MATERIAL FOR THIS EXERCISE:
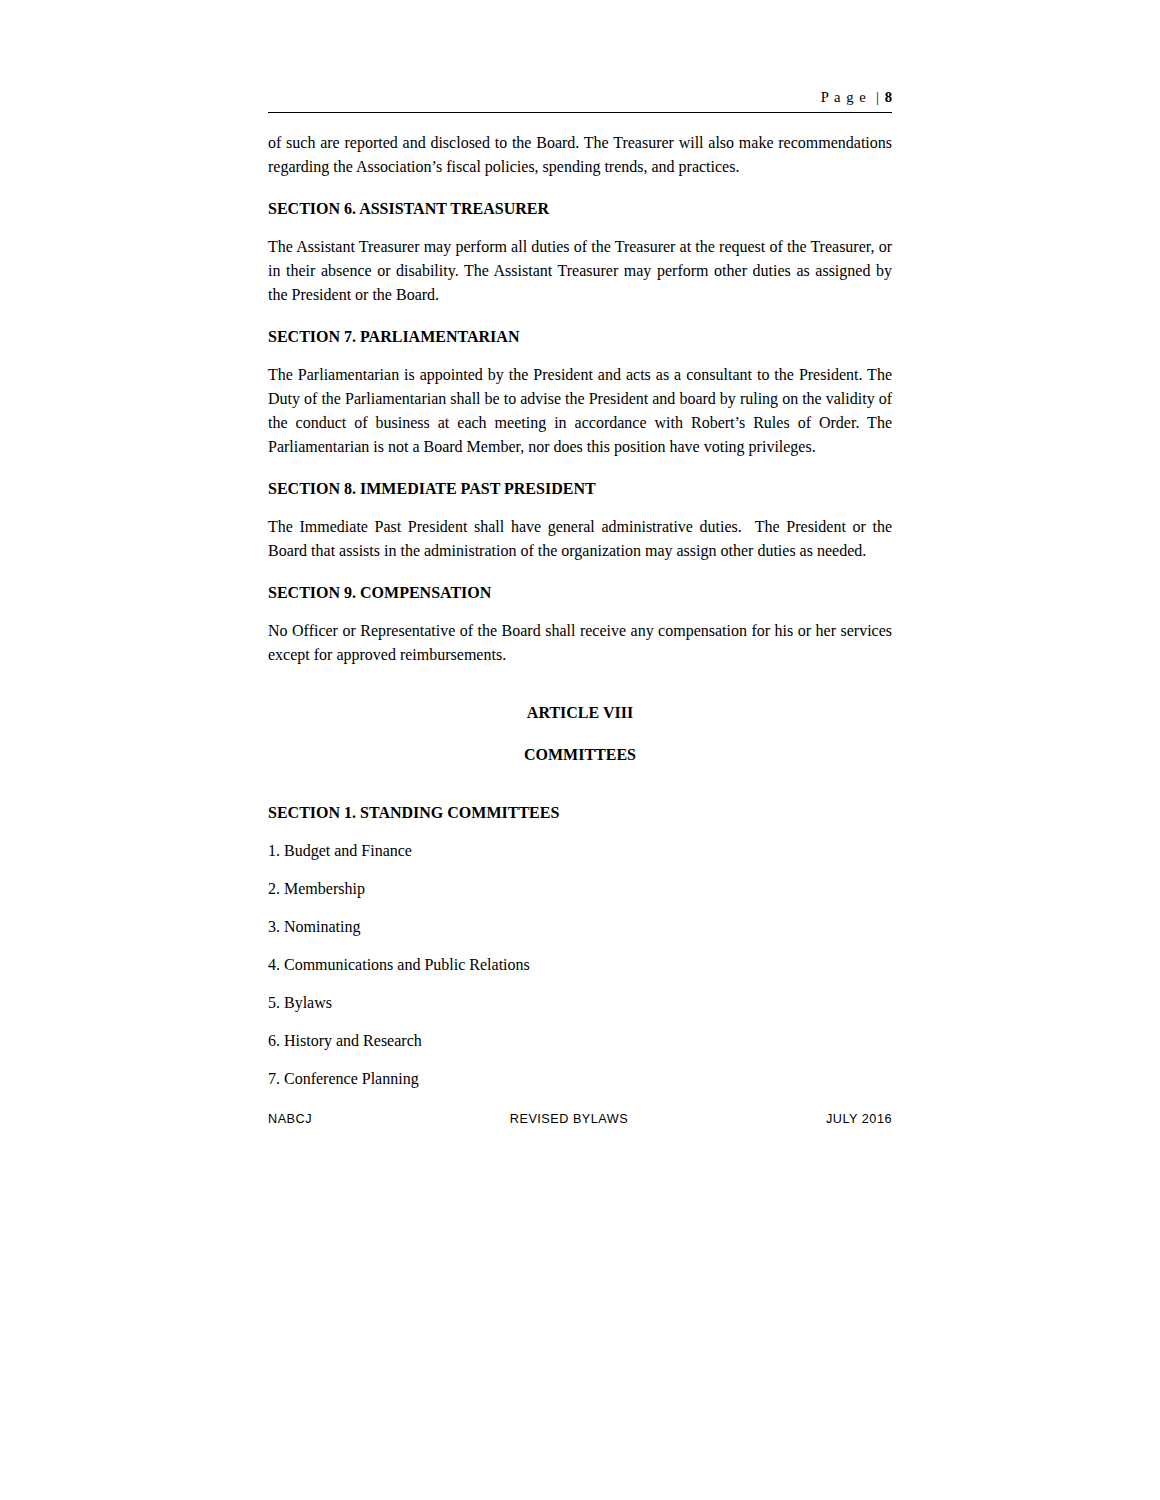P a g e | 8
of such are reported and disclosed to the Board. The Treasurer will also make recommendations regarding the Association’s fiscal policies, spending trends, and practices.
SECTION 6. ASSISTANT TREASURER
The Assistant Treasurer may perform all duties of the Treasurer at the request of the Treasurer, or in their absence or disability. The Assistant Treasurer may perform other duties as assigned by the President or the Board.
SECTION 7. PARLIAMENTARIAN
The Parliamentarian is appointed by the President and acts as a consultant to the President. The Duty of the Parliamentarian shall be to advise the President and board by ruling on the validity of the conduct of business at each meeting in accordance with Robert’s Rules of Order. The Parliamentarian is not a Board Member, nor does this position have voting privileges.
SECTION 8. IMMEDIATE PAST PRESIDENT
The Immediate Past President shall have general administrative duties. The President or the Board that assists in the administration of the organization may assign other duties as needed.
SECTION 9. COMPENSATION
No Officer or Representative of the Board shall receive any compensation for his or her services except for approved reimbursements.
ARTICLE VIII
COMMITTEES
SECTION 1. STANDING COMMITTEES
1. Budget and Finance
2. Membership
3. Nominating
4. Communications and Public Relations
5. Bylaws
6. History and Research
7. Conference Planning
NABCJ REVISED BYLAWS JULY 2016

PROBLEM:
Give the count of lines in the data above that hold the string "SECTION", with no additional words.

RESPONSE BOX:
5